### Your tasks
[1] Answer these questions using the forum post.
(a) Who will be hosting the visit from J.B. Kaufman?
(b) On which two days will J.B. Kaufman be joining the Silver Screen Oasis?
(c) Which festival holds the Griffith Project?
[2] Rewrite the forum post starting at "Lzcutter will be" and ending at "Sunday, November 22nd.", changing "celebration" to "tribute".
*** Exercise passage ***
Postby moira finnie » November 19th, 2015, 10:02 am

Lzcutter will be hosting a visit from J.B. Kaufman this coming weekend. As Lynn described in her announcement shown below, this second visit with this film historian allows us to ask him more about his remarkable body of work. Please join us on Nov. 21 & 22 to explore the history of animation, the contributions of Disney and other pioneering animators and the ongoing Griffith Project. All are welcome:

The month-long celebration of authors continues in time for the holidays and those needing ideas for holiday gift giving or receiving-

The Silver Screen Oasis is proud to announce that film historian J.B. Kaufman will be joining us on Saturday, November 21st and Sunday, November 22nd.

Mr. Kaufman, is a writer and film historian who has also been one of the film scholars who has contributed to the ongoing Griffith Project, an international retrospective held by the Pordenone Silent Film Festival in Italy devoted to research into and distribution of the work of the pioneering film director, D. W. Griffith. The innovative filmmaker's legacy of some 500 films is being systematically documented and, when possible, restored through this project, allowing more of us to see and understand how much we have inherited from the earliest films.
*** End of Exercise passage ***
*** Recorded information ***
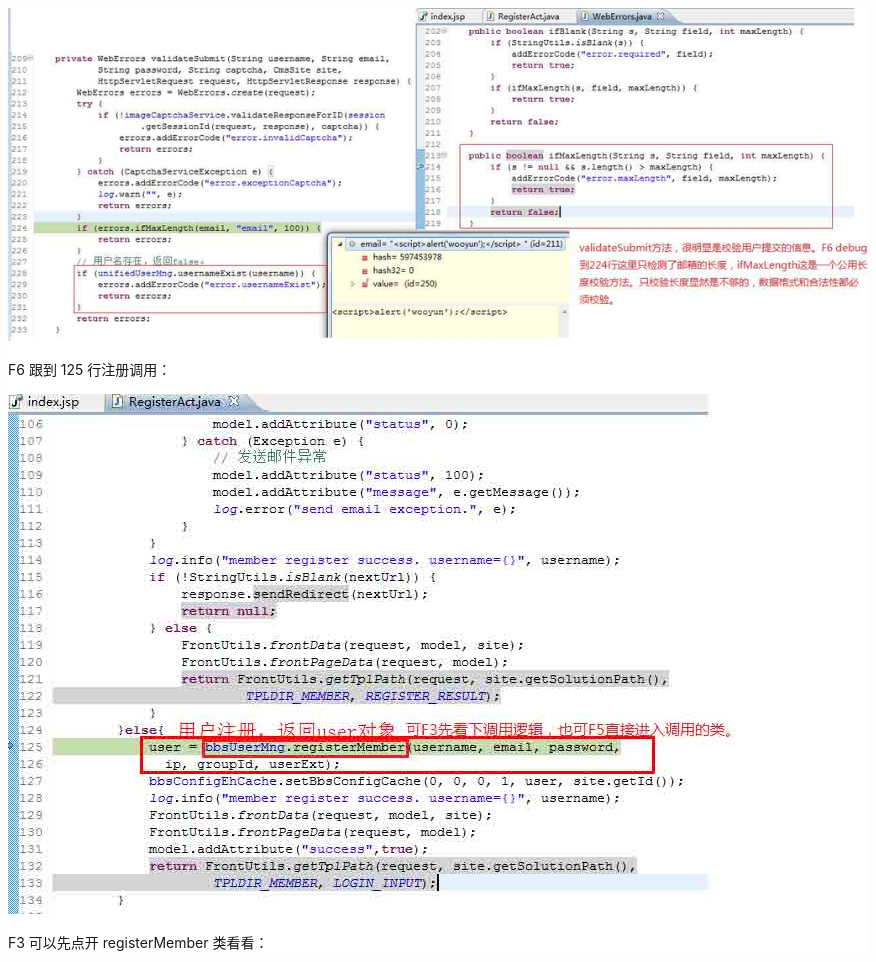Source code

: ![enter image description here](img/img18_u18_png.jpg)

F6 跟到 125 行注册调用：

![enter image description here](img/img19_u9_png.jpg)

F3 可以先点开 registerMember 类看看：
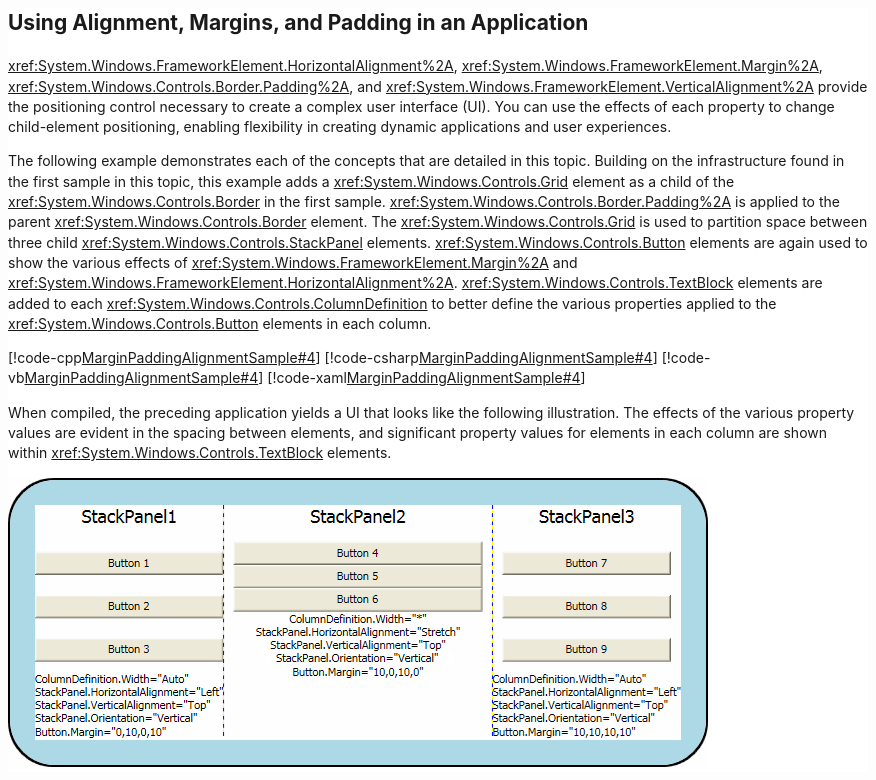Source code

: ## Using Alignment, Margins, and Padding in an Application  

 <xref:System.Windows.FrameworkElement.HorizontalAlignment%2A>, <xref:System.Windows.FrameworkElement.Margin%2A>, <xref:System.Windows.Controls.Border.Padding%2A>, and <xref:System.Windows.FrameworkElement.VerticalAlignment%2A> provide the positioning control necessary to create a complex user interface (UI). You can use the effects of each property to change child-element positioning, enabling flexibility in creating dynamic applications and user experiences.  
  
 The following example demonstrates each of the concepts that are detailed in this topic. Building on the infrastructure found in the first sample in this topic, this example adds a <xref:System.Windows.Controls.Grid> element as a child of the <xref:System.Windows.Controls.Border> in the first sample. <xref:System.Windows.Controls.Border.Padding%2A> is applied to the parent <xref:System.Windows.Controls.Border> element. The <xref:System.Windows.Controls.Grid> is used to partition space between three child <xref:System.Windows.Controls.StackPanel> elements. <xref:System.Windows.Controls.Button> elements are again used to show the various effects of <xref:System.Windows.FrameworkElement.Margin%2A> and <xref:System.Windows.FrameworkElement.HorizontalAlignment%2A>. <xref:System.Windows.Controls.TextBlock> elements are added to each <xref:System.Windows.Controls.ColumnDefinition> to better define the various properties applied to the <xref:System.Windows.Controls.Button> elements in each column.  
  
 [!code-cpp[MarginPaddingAlignmentSample#4](~/samples/snippets/cpp/VS_Snippets_Wpf/MarginPaddingAlignmentSample/CPP/Margin_Padding_Alignment_Sample.cpp#4)]
 [!code-csharp[MarginPaddingAlignmentSample#4](~/samples/snippets/csharp/VS_Snippets_Wpf/MarginPaddingAlignmentSample/CSharp/Margin_Padding_Alignment_Sample.cs#4)]
 [!code-vb[MarginPaddingAlignmentSample#4](~/samples/snippets/visualbasic/VS_Snippets_Wpf/MarginPaddingAlignmentSample/VisualBasic/MarginPaddingAlignment.vb#4)]
 [!code-xaml[MarginPaddingAlignmentSample#4](~/samples/snippets/xaml/VS_Snippets_Wpf/MarginPaddingAlignmentSample/XAML/default.xaml#4)]  
  
 When compiled, the preceding application yields a UI that looks like the following illustration. The effects of the various property values are evident in the spacing between elements, and significant property values for elements in each column are shown within <xref:System.Windows.Controls.TextBlock> elements.  
  
 ![Several positioning properties in one application](./media/layout-margins-padding-aligment-graphic3.PNG "layout_margins_padding_aligment_graphic3")  
  
<a name="wcpsdk_layout_amp_alignment_whatsnext"></a>
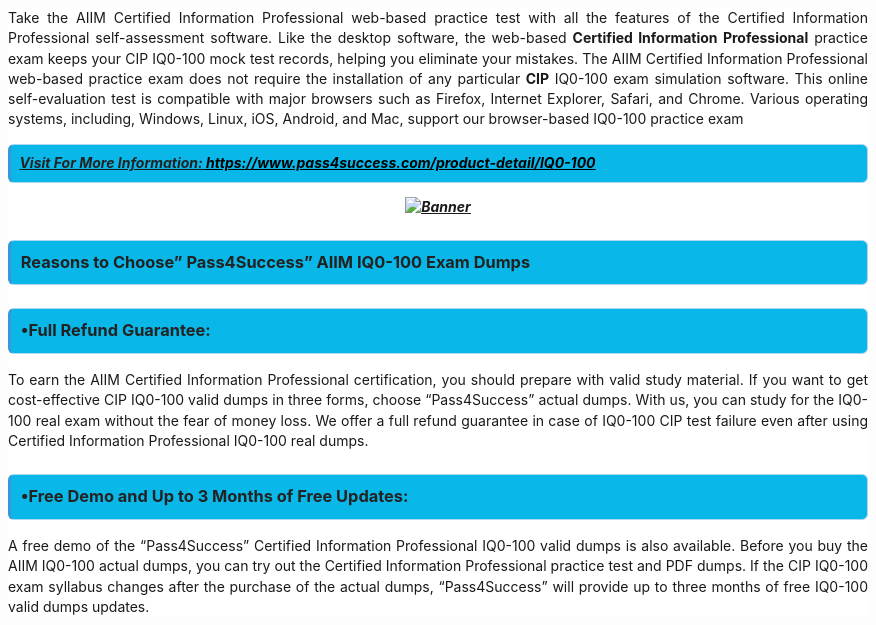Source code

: <p style="text-align: justify;">Take the AIIM Certified Information Professional web-based practice test with all the features of the Certified Information Professional self-assessment software. Like the desktop software, the web-based <strong>Certified Information Professional</strong> practice exam keeps your CIP IQ0-100 mock test records, helping you eliminate your mistakes. The AIIM Certified Information Professional web-based practice exam does not require the installation of any particular <strong>CIP</strong> IQ0-100 exam simulation software. This online <strong></strong> self-evaluation test is compatible with major browsers such as Firefox, Internet Explorer, Safari, and Chrome. Various operating systems, including, Windows, Linux, iOS, Android, and Mac, support our browser-based <strong></strong> IQ0-100 practice exam</p>

<p><strong><strong><u><em><strong><strong><strong><strong><span style="display: block; color: #222222; background: #09b7e8; border: 0.5px solid #AED6F1; border-left: 3px solid #3498DB; padding: .6em; border-radius: 6px;">Visit For More Information: <span style="color: #000000;"><a href="https://www.pass4success.com/product-detail/IQ0-100" style="color: #000000;">https://www.pass4success.com/product-detail/IQ0-100</a></span></span></strong></strong></strong></strong></em></u></strong></strong></p>

<p style="text-align: center;"><u><em><strong><a href="https://www.pass4success.com/product-detail/IQ0-100"><img width="100%" src="https://i.imgur.com/HsVfpkx.jpg" alt="Banner"/></a></strong></em></u></p>

<h3><strong><strong><strong><span style="display: block; color: #222222; background: #09b7e8; border: 0.5px solid #AED6F1; border-left: 3px solid #3498DB; padding: .6em; border-radius: 6px;">Reasons to Choose” Pass4Success” AIIM IQ0-100 Exam Dumps</span></strong></strong></strong></h3>

<h3><strong><strong><strong><span style="display: block; color: #222222; background: #09b7e8; border: 0.5px solid #AED6F1; border-left: 3px solid #3498DB; padding: .6em; border-radius: 6px;">•Full Refund Guarantee:</span></strong></strong></strong></h3>

<p style="text-align: justify;">To earn the AIIM Certified Information Professional certification, you should prepare with valid study material. If you want to get cost-effective CIP IQ0-100 valid dumps in three forms, choose “Pass4Success” <strong></strong> actual dumps. With us, you can study for the IQ0-100 real exam without the fear of money loss. We offer a full refund guarantee in case of IQ0-100 CIP test failure even after using Certified Information Professional IQ0-100 real dumps.</p>

<h3><strong><strong><strong><span style="display: block; color: #222222; background: #09b7e8; border: 0.5px solid #AED6F1; border-left: 3px solid #3498DB; padding: .6em; border-radius: 6px;">•Free Demo and Up to 3 Months of Free Updates:</span></strong></strong></strong></h3>

<p style="text-align: justify;">A free demo of the “Pass4Success” Certified Information Professional IQ0-100 valid dumps is also available. Before you buy the AIIM IQ0-100 actual dumps, you can try out the Certified Information Professional practice test and PDF dumps. If the CIP IQ0-100 exam syllabus changes after the purchase of the <strong></strong> actual dumps, “Pass4Success” will provide up to three months of free IQ0-100 valid dumps updates.</p>
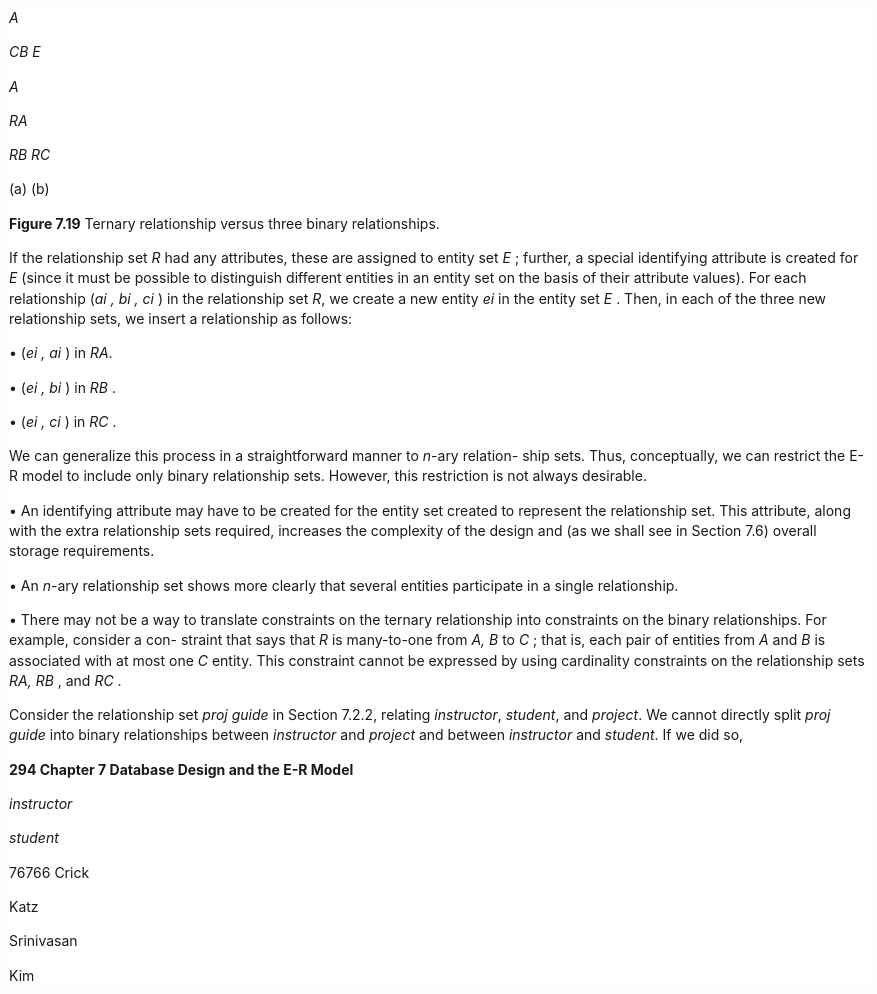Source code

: _A_

_CB E_

_A_

_RA_

_RB RC_

(a) (b)

**Figure 7.19** Ternary relationship versus three binary relationships.

If the relationship set _R_ had any attributes, these are assigned to entity set _E_ ; further, a special identifying attribute is created for _E_ (since it must be possible to distinguish different entities in an entity set on the basis of their attribute values). For each relationship (_ai , bi , ci_ ) in the relationship set _R_, we create a new entity _ei_ in the entity set _E_ . Then, in each of the three new relationship sets, we insert a relationship as follows:

• (_ei , ai_ ) in _RA_.

• (_ei , bi_ ) in _RB_ .

• (_ei , ci_ ) in _RC_ .

We can generalize this process in a straightforward manner to _n_\-ary relation- ship sets. Thus, conceptually, we can restrict the E-R model to include only binary relationship sets. However, this restriction is not always desirable.

• An identifying attribute may have to be created for the entity set created to represent the relationship set. This attribute, along with the extra relationship sets required, increases the complexity of the design and (as we shall see in Section 7.6) overall storage requirements.

• An _n_\-ary relationship set shows more clearly that several entities participate in a single relationship.

• There may not be a way to translate constraints on the ternary relationship into constraints on the binary relationships. For example, consider a con- straint that says that _R_ is many-to-one from _A, B_ to _C_ ; that is, each pair of entities from _A_ and _B_ is associated with at most one _C_ entity. This constraint cannot be expressed by using cardinality constraints on the relationship sets _RA, RB_ , and _RC_ .

Consider the relationship set _proj guide_ in Section 7.2.2, relating _instructor_, _student_, and _project_. We cannot directly split _proj guide_ into binary relationships between _instructor_ and _project_ and between _instructor_ and _student_. If we did so,  

**294 Chapter 7 Database Design and the E-R Model**

_instructor_

_student_

76766 Crick

Katz

Srinivasan

Kim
*** End of Recorded information ***
### Results by task
[1]
(a) Lzcutter
(b) Saturday, November 21st and Sunday, November 22nd
(c) The Pordenone Silent Film Festival in Italy

[2]
Lzcutter will be hosting a visit from J.B. Kaufman this coming weekend. As Lynn described in her announcement shown below, this second visit with this film historian allows us to ask him more about his remarkable body of work. Please join us on Nov. 21 & 22 to explore the history of animation, the contributions of Disney and other pioneering animators and the ongoing Griffith Project. All are welcome:

The month-long tribute of authors continues in time for the holidays and those needing ideas for holiday gift giving or receiving-

The Silver Screen Oasis is proud to announce that film historian J.B. Kaufman will be joining us on Saturday, November 21st and Sunday, November 22nd.